Top of SOURCE RECORDS
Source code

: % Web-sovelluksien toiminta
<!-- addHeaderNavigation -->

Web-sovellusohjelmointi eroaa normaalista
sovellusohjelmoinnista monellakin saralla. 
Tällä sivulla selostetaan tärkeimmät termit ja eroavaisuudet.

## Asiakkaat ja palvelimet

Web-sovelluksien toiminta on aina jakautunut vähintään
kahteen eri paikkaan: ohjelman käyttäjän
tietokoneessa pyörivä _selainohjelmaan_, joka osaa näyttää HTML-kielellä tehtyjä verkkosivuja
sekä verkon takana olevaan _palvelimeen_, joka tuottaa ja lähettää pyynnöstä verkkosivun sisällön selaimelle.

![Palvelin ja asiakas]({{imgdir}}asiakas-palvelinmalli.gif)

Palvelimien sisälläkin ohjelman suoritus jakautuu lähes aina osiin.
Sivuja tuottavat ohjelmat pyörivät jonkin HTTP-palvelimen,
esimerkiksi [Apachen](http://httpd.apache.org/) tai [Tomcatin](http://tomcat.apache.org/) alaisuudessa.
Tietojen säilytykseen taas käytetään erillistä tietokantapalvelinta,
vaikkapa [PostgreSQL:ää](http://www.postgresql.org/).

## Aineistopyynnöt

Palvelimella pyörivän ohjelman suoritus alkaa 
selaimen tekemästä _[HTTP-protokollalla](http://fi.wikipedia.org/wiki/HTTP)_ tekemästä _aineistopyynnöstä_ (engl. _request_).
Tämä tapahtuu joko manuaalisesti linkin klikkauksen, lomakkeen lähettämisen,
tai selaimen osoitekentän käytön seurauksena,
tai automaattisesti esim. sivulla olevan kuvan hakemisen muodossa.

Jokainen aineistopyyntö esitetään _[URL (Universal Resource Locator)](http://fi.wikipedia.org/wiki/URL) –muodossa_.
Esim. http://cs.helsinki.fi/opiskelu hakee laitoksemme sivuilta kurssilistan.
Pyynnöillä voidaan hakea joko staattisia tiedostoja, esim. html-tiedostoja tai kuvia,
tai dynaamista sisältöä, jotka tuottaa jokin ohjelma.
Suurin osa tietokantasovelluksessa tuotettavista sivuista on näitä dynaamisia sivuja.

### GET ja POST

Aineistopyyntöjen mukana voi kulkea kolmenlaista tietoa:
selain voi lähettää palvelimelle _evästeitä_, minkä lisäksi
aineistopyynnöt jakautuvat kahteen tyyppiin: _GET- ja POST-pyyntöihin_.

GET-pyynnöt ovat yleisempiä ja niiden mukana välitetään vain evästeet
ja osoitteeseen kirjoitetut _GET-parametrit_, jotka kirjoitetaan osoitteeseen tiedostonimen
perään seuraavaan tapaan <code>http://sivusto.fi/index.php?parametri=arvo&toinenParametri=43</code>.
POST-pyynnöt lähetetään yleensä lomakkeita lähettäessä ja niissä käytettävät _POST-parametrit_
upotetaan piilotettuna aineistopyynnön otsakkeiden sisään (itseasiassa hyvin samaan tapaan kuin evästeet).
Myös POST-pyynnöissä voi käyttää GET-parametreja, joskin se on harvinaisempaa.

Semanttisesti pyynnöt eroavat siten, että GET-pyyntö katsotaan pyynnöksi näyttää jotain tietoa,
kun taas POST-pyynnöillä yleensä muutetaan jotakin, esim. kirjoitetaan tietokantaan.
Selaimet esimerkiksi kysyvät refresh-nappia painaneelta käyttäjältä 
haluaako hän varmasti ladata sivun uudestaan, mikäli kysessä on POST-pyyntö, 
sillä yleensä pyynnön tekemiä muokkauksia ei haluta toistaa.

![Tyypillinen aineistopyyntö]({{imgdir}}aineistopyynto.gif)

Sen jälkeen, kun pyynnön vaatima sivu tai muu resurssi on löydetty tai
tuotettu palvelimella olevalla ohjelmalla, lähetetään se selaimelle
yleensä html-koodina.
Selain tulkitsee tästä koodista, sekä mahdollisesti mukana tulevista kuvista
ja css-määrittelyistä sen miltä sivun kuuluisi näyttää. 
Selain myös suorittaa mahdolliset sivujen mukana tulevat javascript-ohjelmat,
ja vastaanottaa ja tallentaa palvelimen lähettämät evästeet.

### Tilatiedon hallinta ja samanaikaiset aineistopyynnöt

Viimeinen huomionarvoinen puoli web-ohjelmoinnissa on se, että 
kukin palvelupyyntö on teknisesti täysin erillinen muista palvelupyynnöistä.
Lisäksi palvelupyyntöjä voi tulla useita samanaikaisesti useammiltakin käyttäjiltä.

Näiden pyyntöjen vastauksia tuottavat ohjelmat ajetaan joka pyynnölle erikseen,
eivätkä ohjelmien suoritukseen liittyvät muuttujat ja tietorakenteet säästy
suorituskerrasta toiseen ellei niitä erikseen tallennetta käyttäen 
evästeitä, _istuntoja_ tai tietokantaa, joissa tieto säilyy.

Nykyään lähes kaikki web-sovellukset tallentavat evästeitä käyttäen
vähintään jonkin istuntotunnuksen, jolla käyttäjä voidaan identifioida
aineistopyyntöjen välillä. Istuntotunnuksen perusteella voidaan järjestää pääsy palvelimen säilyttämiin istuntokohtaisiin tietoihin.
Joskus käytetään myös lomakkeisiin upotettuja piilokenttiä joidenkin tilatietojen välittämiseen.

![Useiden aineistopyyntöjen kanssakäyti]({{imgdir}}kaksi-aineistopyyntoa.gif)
Bottom of SOURCE RECORDS
Top of SOURCE RECORDS
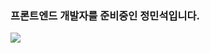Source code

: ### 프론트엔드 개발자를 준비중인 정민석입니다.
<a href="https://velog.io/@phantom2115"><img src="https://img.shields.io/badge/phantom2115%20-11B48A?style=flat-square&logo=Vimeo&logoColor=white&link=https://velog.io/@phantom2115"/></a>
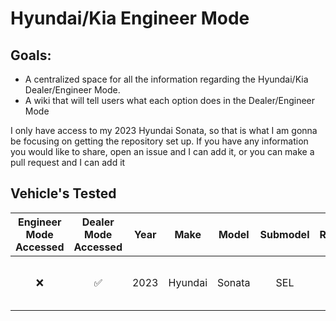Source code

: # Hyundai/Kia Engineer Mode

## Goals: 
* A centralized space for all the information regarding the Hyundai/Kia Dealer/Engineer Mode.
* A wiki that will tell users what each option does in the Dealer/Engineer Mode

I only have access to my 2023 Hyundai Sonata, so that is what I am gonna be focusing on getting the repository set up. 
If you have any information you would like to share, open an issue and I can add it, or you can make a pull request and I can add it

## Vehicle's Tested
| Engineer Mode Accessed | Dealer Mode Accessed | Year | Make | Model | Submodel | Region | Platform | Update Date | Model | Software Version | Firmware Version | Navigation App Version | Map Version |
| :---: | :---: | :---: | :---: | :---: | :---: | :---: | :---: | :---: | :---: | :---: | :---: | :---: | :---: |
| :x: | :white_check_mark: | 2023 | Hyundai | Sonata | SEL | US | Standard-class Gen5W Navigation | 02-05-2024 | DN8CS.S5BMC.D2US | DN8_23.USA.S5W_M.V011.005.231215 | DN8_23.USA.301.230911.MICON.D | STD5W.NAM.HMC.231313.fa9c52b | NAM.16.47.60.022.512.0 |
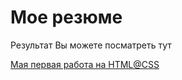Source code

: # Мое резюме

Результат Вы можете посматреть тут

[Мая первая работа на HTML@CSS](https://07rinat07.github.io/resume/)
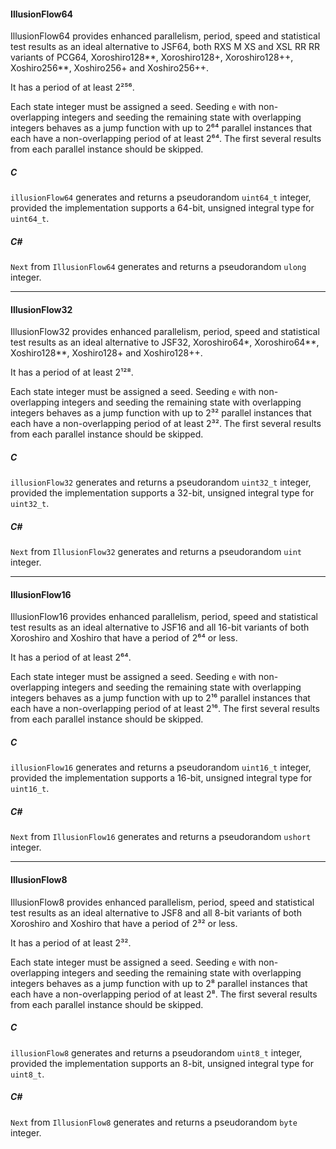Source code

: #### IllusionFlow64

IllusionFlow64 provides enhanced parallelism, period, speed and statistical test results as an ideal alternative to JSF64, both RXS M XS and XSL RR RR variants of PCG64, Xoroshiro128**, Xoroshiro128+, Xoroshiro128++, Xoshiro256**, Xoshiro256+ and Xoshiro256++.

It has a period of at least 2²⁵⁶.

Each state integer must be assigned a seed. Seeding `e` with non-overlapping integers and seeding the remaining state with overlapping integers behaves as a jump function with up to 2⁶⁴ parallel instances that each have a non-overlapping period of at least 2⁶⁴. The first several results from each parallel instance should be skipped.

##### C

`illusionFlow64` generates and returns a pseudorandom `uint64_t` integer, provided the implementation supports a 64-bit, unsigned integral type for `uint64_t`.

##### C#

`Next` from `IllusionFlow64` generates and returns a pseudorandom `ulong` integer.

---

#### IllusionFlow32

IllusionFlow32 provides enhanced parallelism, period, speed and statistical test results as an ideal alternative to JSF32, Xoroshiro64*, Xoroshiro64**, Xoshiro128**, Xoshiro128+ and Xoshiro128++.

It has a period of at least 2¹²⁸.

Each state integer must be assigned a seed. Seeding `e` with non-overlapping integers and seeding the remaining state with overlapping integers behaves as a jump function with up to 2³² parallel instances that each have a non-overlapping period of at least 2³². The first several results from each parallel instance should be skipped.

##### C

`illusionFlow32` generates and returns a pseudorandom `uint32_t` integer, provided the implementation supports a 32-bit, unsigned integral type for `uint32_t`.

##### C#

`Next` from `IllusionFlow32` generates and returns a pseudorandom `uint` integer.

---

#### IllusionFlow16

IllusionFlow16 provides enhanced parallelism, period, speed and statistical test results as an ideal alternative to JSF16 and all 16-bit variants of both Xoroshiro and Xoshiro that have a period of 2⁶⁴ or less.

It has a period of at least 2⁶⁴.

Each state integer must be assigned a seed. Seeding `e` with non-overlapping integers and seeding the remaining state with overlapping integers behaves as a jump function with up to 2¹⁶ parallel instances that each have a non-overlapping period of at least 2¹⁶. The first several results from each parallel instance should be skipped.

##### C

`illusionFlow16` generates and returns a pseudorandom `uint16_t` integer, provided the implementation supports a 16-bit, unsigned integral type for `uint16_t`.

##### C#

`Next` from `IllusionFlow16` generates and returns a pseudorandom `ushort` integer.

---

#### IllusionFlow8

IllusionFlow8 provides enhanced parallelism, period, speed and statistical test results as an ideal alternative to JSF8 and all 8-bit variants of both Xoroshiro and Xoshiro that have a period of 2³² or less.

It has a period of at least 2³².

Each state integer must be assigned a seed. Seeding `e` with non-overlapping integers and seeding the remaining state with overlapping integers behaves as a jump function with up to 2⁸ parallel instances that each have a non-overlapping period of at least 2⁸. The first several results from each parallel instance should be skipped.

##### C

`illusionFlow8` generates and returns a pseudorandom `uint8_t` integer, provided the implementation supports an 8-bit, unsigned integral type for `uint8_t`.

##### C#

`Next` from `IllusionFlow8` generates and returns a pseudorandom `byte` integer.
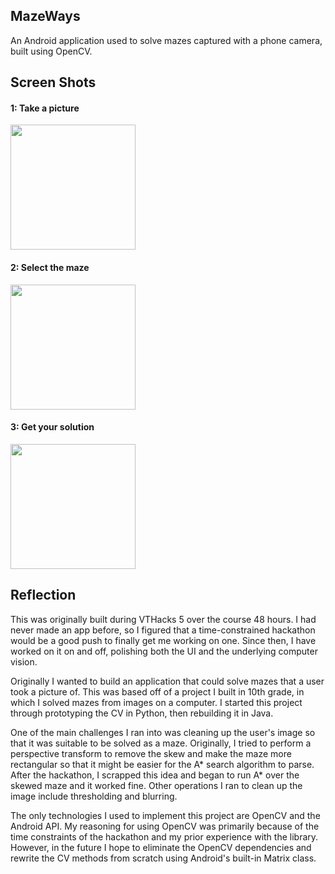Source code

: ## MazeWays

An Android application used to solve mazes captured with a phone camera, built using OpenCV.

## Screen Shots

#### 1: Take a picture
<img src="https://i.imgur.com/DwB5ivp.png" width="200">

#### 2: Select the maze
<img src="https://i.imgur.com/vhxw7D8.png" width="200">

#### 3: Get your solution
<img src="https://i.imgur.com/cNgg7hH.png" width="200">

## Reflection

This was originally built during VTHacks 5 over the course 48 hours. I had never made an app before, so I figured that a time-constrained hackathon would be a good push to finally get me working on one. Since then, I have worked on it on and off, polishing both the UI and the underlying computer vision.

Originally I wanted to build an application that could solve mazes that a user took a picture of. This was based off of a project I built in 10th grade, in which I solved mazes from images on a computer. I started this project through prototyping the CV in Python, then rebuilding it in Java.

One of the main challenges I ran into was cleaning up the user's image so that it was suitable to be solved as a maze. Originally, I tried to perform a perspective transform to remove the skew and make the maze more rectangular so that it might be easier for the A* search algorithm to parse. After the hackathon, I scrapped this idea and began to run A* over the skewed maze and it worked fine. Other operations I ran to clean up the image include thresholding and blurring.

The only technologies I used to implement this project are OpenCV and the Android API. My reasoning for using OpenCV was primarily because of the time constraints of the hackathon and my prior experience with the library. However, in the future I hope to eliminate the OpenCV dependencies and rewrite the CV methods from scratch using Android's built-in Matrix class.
Bottom of SOURCE RECORDS
From the records above, retype only the lines starting at the line that contains "Originally I wanted" and ending at the line that contains "The only technologies", both included.

TASK SOLUTION ::
Originally I wanted to build an application that could solve mazes that a user took a picture of. This was based off of a project I built in 10th grade, in which I solved mazes from images on a computer. I started this project through prototyping the CV in Python, then rebuilding it in Java.

One of the main challenges I ran into was cleaning up the user's image so that it was suitable to be solved as a maze. Originally, I tried to perform a perspective transform to remove the skew and make the maze more rectangular so that it might be easier for the A* search algorithm to parse. After the hackathon, I scrapped this idea and began to run A* over the skewed maze and it worked fine. Other operations I ran to clean up the image include thresholding and blurring.

The only technologies I used to implement this project are OpenCV and the Android API. My reasoning for using OpenCV was primarily because of the time constraints of the hackathon and my prior experience with the library. However, in the future I hope to eliminate the OpenCV dependencies and rewrite the CV methods from scratch using Android's built-in Matrix class.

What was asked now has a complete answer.